• [Task item] Reproduce the listing below exactly, from its first line down to and including the line with "left shoulder: (594, 528, -21)".

────────

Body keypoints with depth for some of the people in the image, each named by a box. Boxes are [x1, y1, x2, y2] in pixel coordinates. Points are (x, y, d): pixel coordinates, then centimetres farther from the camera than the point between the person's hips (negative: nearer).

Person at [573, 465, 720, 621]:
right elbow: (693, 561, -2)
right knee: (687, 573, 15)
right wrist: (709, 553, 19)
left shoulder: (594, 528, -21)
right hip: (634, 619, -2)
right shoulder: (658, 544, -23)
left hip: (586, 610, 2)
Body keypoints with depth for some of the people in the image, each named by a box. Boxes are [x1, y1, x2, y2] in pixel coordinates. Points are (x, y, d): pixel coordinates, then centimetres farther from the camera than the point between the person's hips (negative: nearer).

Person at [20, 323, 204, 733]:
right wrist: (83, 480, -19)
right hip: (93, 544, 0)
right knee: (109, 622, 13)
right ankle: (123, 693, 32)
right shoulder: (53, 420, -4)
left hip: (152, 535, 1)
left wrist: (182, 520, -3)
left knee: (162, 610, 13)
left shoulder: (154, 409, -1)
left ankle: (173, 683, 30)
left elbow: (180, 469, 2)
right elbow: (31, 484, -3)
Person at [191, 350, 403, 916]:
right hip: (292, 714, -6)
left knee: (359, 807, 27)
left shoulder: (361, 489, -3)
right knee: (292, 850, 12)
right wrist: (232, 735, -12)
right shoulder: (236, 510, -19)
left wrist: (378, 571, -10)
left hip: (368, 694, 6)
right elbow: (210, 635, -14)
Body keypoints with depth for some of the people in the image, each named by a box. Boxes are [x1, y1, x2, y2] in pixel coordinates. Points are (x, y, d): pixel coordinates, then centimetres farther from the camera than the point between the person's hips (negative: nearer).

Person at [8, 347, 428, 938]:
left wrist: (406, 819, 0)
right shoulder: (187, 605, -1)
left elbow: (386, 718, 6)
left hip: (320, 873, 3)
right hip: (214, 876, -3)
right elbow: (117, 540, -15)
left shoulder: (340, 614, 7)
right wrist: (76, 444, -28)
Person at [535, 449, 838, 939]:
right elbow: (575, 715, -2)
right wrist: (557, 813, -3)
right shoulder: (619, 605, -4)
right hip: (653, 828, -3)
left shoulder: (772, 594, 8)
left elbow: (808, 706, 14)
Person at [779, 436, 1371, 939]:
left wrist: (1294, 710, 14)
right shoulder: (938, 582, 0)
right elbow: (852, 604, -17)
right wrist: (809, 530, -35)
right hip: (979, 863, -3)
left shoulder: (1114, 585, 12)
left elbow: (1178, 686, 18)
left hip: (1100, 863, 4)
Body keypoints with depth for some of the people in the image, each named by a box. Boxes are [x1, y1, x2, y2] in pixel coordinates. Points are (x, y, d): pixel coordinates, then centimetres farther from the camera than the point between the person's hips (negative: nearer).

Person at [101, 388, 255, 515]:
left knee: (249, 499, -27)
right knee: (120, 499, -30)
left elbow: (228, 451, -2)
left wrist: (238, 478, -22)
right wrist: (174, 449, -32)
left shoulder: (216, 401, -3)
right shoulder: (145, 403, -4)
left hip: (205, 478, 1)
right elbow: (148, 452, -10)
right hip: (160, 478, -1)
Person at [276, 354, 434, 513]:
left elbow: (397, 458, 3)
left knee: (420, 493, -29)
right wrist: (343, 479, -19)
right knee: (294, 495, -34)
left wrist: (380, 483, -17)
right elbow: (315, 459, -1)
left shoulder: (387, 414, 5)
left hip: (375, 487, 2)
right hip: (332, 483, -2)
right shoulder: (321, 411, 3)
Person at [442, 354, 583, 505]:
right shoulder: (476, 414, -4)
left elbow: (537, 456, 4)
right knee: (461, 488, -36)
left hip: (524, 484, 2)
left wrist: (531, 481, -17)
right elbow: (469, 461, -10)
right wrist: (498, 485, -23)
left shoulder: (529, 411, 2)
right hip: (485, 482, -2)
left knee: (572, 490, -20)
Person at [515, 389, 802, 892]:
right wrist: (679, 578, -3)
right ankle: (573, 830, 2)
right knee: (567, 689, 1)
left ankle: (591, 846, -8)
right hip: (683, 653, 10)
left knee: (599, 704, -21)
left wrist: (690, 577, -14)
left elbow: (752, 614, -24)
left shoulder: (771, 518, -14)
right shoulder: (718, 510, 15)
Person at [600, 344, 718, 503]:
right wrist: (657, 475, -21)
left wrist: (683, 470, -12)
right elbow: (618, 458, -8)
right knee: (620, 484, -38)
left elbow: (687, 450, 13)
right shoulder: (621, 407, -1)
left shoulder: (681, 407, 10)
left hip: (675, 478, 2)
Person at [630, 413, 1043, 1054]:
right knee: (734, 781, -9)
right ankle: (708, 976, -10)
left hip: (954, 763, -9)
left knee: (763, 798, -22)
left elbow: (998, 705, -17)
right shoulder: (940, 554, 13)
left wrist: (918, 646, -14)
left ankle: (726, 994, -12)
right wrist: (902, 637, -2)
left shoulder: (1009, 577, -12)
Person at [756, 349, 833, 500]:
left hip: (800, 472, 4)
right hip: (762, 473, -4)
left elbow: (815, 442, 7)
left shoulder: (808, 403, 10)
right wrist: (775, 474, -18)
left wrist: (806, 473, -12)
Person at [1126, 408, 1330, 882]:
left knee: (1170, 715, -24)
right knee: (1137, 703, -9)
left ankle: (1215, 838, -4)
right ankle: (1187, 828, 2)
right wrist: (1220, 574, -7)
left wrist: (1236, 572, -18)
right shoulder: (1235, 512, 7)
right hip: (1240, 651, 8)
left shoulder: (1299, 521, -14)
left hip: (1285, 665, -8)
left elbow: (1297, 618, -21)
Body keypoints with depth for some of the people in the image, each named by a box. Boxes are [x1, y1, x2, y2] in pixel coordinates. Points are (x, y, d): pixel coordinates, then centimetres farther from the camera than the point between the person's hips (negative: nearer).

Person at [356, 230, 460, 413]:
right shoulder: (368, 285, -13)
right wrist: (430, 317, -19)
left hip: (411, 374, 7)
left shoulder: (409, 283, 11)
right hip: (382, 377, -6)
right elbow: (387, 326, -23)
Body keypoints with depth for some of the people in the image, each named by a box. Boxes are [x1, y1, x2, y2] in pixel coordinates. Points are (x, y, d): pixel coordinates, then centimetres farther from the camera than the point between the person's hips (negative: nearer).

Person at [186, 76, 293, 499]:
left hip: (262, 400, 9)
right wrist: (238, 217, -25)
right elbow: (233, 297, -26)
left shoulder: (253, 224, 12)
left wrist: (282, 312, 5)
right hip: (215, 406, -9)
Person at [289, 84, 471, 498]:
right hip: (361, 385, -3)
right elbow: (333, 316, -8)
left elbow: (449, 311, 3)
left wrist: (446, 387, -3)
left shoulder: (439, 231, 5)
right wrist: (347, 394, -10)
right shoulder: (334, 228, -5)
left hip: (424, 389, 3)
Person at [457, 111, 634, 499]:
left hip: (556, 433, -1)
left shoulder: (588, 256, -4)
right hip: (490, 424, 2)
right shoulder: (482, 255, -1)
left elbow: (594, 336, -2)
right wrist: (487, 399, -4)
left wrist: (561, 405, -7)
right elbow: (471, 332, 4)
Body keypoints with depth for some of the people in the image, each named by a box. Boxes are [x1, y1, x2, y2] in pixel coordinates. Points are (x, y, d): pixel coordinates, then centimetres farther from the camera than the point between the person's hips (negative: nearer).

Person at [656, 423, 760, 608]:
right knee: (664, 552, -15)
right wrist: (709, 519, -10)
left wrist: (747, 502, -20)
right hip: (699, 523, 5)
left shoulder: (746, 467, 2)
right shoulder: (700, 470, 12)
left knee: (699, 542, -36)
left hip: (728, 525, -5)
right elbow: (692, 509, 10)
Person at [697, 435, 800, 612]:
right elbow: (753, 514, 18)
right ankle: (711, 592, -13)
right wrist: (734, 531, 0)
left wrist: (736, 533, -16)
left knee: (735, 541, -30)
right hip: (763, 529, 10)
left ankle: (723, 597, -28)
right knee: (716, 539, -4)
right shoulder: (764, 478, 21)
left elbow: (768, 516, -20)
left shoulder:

────────

• [Response box]
Body keypoints with depth for some of the people in the image, each named by a box. Boxes are [x1, y1, x2, y2] in pixel coordinates. Points are (x, y, d): pixel coordinates, then centimetres farther from the camera than the point between the person's hips (negative: nearer).

Person at [573, 465, 720, 621]:
right elbow: (693, 561, -2)
right knee: (687, 573, 15)
right wrist: (709, 553, 19)
left shoulder: (594, 528, -21)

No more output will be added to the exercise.